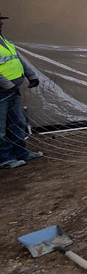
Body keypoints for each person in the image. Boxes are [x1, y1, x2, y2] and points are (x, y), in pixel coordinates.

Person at [0, 12, 43, 169]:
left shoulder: (4, 41)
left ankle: (21, 152)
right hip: (3, 92)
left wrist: (31, 75)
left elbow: (17, 59)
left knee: (17, 123)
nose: (2, 24)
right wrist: (8, 86)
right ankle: (5, 158)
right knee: (1, 128)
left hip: (12, 90)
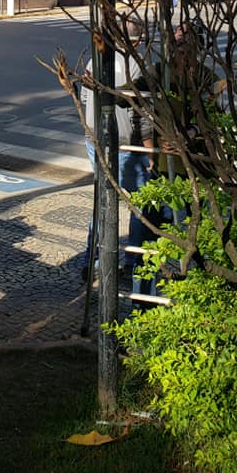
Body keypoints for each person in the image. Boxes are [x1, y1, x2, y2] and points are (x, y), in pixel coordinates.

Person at [80, 19, 149, 281]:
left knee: (103, 198)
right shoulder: (136, 67)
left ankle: (93, 260)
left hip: (94, 139)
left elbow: (84, 98)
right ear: (138, 42)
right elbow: (140, 113)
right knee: (141, 202)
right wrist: (150, 151)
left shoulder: (95, 60)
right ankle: (133, 261)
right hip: (125, 145)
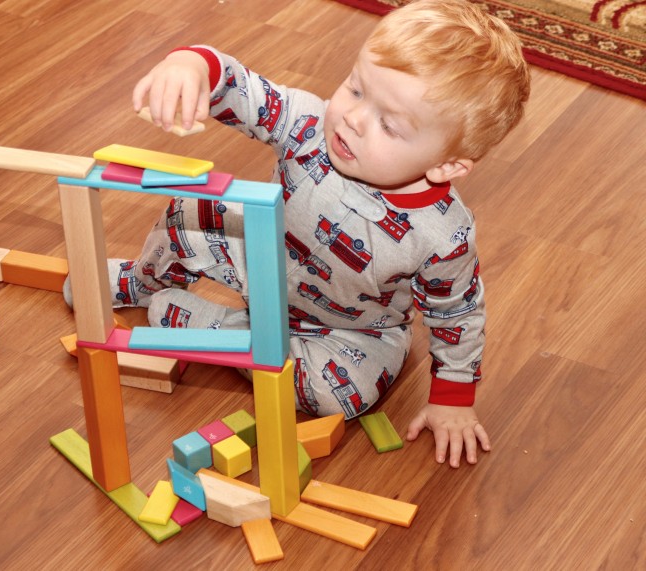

#####

YOUR GOAL:
An exact copy of the entries above is needed, with the pictures removed.

RESULT OF THE TASK:
Body keypoints for each person in the image. Boxes are [x1, y1, x2, y2] and points are (x, y), in pixel coordinates.

Person at [0, 12, 43, 169]:
left shoulder: (4, 41)
left ankle: (21, 152)
right hip: (3, 92)
left wrist: (31, 75)
left elbow: (17, 59)
left knee: (17, 123)
nose: (2, 24)
right wrist: (8, 86)
right ankle: (5, 158)
right knee: (1, 128)
left hip: (12, 90)
Body keypoints for each person in the image. Boxes are [x1, y1, x2, y2] and points are (x, y), in pixel coordinates.

Person at [80, 19, 149, 281]:
left knee: (103, 198)
right shoulder: (136, 67)
left ankle: (93, 260)
left hip: (94, 139)
left elbow: (84, 98)
right ear: (138, 42)
right elbow: (140, 113)
right knee: (141, 202)
right wrist: (150, 151)
left shoulder: (95, 60)
right ankle: (133, 261)
right hip: (125, 145)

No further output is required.